Your vagina may feel different than usual depending on the scenario. New sensations such as vaginal irritation or numbness are grounds to investigate what is causing these changes.
A new sensation in your vagina might be caused by a medical problem. An itching vulva, for example, is a frequent sign of a yeast infection.
Sometimes the shift is merely the normal course of events. For example, when you turn on, your vagina becomes moist, and your vaginal discharge changes during your menstrual cycle – nothing to worry about.
But what about "lack-of-feeling" numbness, or even "tingling" numbness? What does this imply?
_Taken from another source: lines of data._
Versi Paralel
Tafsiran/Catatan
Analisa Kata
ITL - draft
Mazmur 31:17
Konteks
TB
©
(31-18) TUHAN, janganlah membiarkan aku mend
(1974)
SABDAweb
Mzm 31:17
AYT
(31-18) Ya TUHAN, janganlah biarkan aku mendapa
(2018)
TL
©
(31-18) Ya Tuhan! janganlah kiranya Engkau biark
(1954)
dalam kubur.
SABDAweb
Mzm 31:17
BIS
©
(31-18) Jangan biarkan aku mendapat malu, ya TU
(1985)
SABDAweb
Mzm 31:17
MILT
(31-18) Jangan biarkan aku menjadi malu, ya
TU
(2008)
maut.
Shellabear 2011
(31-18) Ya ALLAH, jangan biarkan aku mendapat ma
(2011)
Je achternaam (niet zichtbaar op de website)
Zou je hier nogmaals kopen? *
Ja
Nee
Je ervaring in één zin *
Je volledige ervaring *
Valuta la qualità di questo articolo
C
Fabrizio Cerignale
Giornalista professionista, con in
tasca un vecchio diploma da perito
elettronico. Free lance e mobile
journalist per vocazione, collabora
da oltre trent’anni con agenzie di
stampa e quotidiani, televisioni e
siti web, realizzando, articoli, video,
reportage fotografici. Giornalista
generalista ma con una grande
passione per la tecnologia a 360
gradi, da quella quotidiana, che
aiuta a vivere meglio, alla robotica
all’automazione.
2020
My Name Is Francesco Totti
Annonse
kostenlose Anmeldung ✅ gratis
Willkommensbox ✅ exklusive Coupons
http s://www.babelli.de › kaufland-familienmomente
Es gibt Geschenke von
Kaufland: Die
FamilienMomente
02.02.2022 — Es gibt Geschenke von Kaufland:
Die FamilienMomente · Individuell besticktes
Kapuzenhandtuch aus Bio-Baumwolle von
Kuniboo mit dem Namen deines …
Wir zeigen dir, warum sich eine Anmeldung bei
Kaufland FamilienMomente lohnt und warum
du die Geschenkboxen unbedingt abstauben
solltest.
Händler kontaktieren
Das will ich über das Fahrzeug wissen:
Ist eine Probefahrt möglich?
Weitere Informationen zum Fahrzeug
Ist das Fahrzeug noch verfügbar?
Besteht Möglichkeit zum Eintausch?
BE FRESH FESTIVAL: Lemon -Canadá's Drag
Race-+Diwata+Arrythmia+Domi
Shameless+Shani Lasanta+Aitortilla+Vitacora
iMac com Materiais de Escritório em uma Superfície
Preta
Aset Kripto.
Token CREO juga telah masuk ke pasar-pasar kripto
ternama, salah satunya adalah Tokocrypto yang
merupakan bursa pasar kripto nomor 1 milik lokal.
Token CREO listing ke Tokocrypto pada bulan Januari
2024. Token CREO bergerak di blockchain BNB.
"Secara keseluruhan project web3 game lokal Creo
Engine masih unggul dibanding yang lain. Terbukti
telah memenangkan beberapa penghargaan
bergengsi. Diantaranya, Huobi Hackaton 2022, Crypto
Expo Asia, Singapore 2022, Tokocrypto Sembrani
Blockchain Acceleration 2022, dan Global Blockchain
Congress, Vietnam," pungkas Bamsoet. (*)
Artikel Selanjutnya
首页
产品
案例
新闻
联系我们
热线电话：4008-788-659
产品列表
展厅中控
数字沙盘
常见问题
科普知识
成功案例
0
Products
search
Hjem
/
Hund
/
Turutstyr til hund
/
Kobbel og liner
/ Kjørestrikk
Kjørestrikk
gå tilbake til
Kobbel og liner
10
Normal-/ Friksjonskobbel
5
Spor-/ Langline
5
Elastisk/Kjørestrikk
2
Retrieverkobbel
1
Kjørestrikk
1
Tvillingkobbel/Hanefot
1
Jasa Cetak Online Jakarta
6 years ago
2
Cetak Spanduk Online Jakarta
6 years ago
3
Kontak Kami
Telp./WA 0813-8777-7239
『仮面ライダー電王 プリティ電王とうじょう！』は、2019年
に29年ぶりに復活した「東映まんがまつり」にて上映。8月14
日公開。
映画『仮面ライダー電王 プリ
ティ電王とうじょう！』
If you've been left numb, tingling, or unable to climax, we're here to assist you to figure out what to do next and regain sensation.
So settle down and keep reading – let's get started!
What you should know about vaginal numbness?
To begin with, there is "tingling" numbness and "lack-of-feeling" numbness, which are not the same thing.
A tingling numbness sensation is similar to the pins-and-needles sensation you can get when your leg or arm "sleeps." this tingling, prickly sensation, on the other hand, is virtually invariably nerve-related. Some women experience it during arousal or after engaging in strenuous sexual activity.
This, however, is not the same as a full "loss of sensation" sort of numbness. Neither kind of vaginal numbness is necessarily "normal," but it is less prevalent than many people believe.
Can vaginal numbness be caused by stress and hormonal changes?
Without a doubt
Giving birth and menopause may produce vaginal numbness or diminished feeling due to hormonal changes.
This is related to reducing estrogen levels, which alter the appearance and feel of your vagina. Your vagina and vulva may become drier, thinner, and less elastic as a result of this condition.
Stress, particularly continuous stress, might also induce vaginal numbness.
Sexual function is largely reliant on what is going on not just mentally, but also unconsciously, as well as physiologically. It's not unusual for chronic stress to have an impact on your sexual life, including vaginal feelings.
This was most likely caused by a combination of stress-related mental distractions and elevated levels of the stress hormone cortisol.
What about childbirth or a traumatic event?
Vaginal injuries or complicated vaginal births might also cause you to lose feeling down there.
Giving birth may put a lot of strain on, stretch, or even harm your pelvic floor nerves. This is particularly typical if you gave birth to a larger bundle of joy.
When a nerve or a blood artery bringing blood to the region is severed, the vaginal feeling might be lost. This may undoubtedly have an impact on how sex feels, and for some women, this presents as numbness or tingling.
Vaginal numbness is a common problem that can be caused by a number of factors. Dr. Peter Lotze has a few tips on how to fix it. First, relax and breathe deeply. Repeating these exercises will help to decrease the amount of nerve sensation in the vagina. If this doesn't work, try using over the counter creams or gels that contain arousal hormones like DHEA. If those remedies don't work, see a doctor who can inject Botox into the vaginal nerve to decrease sensation.